(Stored data)
Begin

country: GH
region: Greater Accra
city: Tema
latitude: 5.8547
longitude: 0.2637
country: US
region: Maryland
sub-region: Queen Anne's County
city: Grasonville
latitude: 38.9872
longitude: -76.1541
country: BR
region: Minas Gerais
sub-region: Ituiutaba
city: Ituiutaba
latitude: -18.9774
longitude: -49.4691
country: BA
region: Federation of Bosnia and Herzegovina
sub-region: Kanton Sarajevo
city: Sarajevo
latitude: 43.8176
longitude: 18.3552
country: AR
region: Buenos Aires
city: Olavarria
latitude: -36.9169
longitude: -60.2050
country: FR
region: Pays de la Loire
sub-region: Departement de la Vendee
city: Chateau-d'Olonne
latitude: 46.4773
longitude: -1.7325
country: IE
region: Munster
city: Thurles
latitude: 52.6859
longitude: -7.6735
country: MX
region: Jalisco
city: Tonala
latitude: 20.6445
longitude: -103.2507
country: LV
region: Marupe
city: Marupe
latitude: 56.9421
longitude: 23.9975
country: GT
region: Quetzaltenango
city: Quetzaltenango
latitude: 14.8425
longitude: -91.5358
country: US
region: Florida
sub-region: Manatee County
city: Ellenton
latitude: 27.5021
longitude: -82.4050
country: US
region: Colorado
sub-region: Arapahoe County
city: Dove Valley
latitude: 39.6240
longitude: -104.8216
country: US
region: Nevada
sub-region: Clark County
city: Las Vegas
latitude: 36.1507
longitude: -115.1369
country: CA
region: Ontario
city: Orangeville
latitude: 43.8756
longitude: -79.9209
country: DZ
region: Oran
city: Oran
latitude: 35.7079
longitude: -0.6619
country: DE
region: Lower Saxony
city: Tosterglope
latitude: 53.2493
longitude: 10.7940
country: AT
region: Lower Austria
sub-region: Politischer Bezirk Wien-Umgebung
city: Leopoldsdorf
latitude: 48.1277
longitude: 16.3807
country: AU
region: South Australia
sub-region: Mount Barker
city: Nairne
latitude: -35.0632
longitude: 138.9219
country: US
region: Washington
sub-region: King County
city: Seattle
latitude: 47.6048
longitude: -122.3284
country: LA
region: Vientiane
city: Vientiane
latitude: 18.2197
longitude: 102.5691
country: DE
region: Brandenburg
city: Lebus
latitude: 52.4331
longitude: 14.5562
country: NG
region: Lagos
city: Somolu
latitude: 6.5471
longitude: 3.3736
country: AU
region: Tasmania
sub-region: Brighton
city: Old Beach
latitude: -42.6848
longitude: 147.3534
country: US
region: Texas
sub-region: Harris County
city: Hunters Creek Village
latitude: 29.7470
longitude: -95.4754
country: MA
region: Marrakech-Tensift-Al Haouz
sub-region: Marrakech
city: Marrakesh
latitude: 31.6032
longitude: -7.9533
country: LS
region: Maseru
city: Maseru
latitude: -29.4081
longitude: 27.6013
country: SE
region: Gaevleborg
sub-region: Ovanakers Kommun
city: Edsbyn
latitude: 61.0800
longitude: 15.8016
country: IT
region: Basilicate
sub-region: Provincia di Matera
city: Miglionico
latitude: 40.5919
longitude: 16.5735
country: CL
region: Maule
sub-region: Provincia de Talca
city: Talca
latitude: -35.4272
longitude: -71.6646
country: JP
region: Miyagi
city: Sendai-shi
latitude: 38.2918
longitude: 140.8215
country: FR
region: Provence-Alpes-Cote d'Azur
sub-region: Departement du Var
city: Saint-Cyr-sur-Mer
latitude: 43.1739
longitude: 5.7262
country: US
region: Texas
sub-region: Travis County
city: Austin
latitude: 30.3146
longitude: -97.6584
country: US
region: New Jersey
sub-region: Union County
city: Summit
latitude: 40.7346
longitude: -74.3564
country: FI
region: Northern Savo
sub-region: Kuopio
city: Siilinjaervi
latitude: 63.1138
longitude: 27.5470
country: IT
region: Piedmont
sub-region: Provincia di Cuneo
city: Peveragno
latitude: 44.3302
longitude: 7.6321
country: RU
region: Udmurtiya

End

◆ What is expected
Copy all of the entries above line for line, without changing anything.

◆ The answer
country: GH
region: Greater Accra
city: Tema
latitude: 5.8547
longitude: 0.2637
country: US
region: Maryland
sub-region: Queen Anne's County
city: Grasonville
latitude: 38.9872
longitude: -76.1541
country: BR
region: Minas Gerais
sub-region: Ituiutaba
city: Ituiutaba
latitude: -18.9774
longitude: -49.4691
country: BA
region: Federation of Bosnia and Herzegovina
sub-region: Kanton Sarajevo
city: Sarajevo
latitude: 43.8176
longitude: 18.3552
country: AR
region: Buenos Aires
city: Olavarria
latitude: -36.9169
longitude: -60.2050
country: FR
region: Pays de la Loire
sub-region: Departement de la Vendee
city: Chateau-d'Olonne
latitude: 46.4773
longitude: -1.7325
country: IE
region: Munster
city: Thurles
latitude: 52.6859
longitude: -7.6735
country: MX
region: Jalisco
city: Tonala
latitude: 20.6445
longitude: -103.2507
country: LV
region: Marupe
city: Marupe
latitude: 56.9421
longitude: 23.9975
country: GT
region: Quetzaltenango
city: Quetzaltenango
latitude: 14.8425
longitude: -91.5358
country: US
region: Florida
sub-region: Manatee County
city: Ellenton
latitude: 27.5021
longitude: -82.4050
country: US
region: Colorado
sub-region: Arapahoe County
city: Dove Valley
latitude: 39.6240
longitude: -104.8216
country: US
region: Nevada
sub-region: Clark County
city: Las Vegas
latitude: 36.1507
longitude: -115.1369
country: CA
region: Ontario
city: Orangeville
latitude: 43.8756
longitude: -79.9209
country: DZ
region: Oran
city: Oran
latitude: 35.7079
longitude: -0.6619
country: DE
region: Lower Saxony
city: Tosterglope
latitude: 53.2493
longitude: 10.7940
country: AT
region: Lower Austria
sub-region: Politischer Bezirk Wien-Umgebung
city: Leopoldsdorf
latitude: 48.1277
longitude: 16.3807
country: AU
region: South Australia
sub-region: Mount Barker
city: Nairne
latitude: -35.0632
longitude: 138.9219
country: US
region: Washington
sub-region: King County
city: Seattle
latitude: 47.6048
longitude: -122.3284
country: LA
region: Vientiane
city: Vientiane
latitude: 18.2197
longitude: 102.5691
country: DE
region: Brandenburg
city: Lebus
latitude: 52.4331
longitude: 14.5562
country: NG
region: Lagos
city: Somolu
latitude: 6.5471
longitude: 3.3736
country: AU
region: Tasmania
sub-region: Brighton
city: Old Beach
latitude: -42.6848
longitude: 147.3534
country: US
region: Texas
sub-region: Harris County
city: Hunters Creek Village
latitude: 29.7470
longitude: -95.4754
country: MA
region: Marrakech-Tensift-Al Haouz
sub-region: Marrakech
city: Marrakesh
latitude: 31.6032
longitude: -7.9533
country: LS
region: Maseru
city: Maseru
latitude: -29.4081
longitude: 27.6013
country: SE
region: Gaevleborg
sub-region: Ovanakers Kommun
city: Edsbyn
latitude: 61.0800
longitude: 15.8016
country: IT
region: Basilicate
sub-region: Provincia di Matera
city: Miglionico
latitude: 40.5919
longitude: 16.5735
country: CL
region: Maule
sub-region: Provincia de Talca
city: Talca
latitude: -35.4272
longitude: -71.6646
country: JP
region: Miyagi
city: Sendai-shi
latitude: 38.2918
longitude: 140.8215
country: FR
region: Provence-Alpes-Cote d'Azur
sub-region: Departement du Var
city: Saint-Cyr-sur-Mer
latitude: 43.1739
longitude: 5.7262
country: US
region: Texas
sub-region: Travis County
city: Austin
latitude: 30.3146
longitude: -97.6584
country: US
region: New Jersey
sub-region: Union County
city: Summit
latitude: 40.7346
longitude: -74.3564
country: FI
region: Northern Savo
sub-region: Kuopio
city: Siilinjaervi
latitude: 63.1138
longitude: 27.5470
country: IT
region: Piedmont
sub-region: Provincia di Cuneo
city: Peveragno
latitude: 44.3302
longitude: 7.6321
country: RU
region: Udmurtiya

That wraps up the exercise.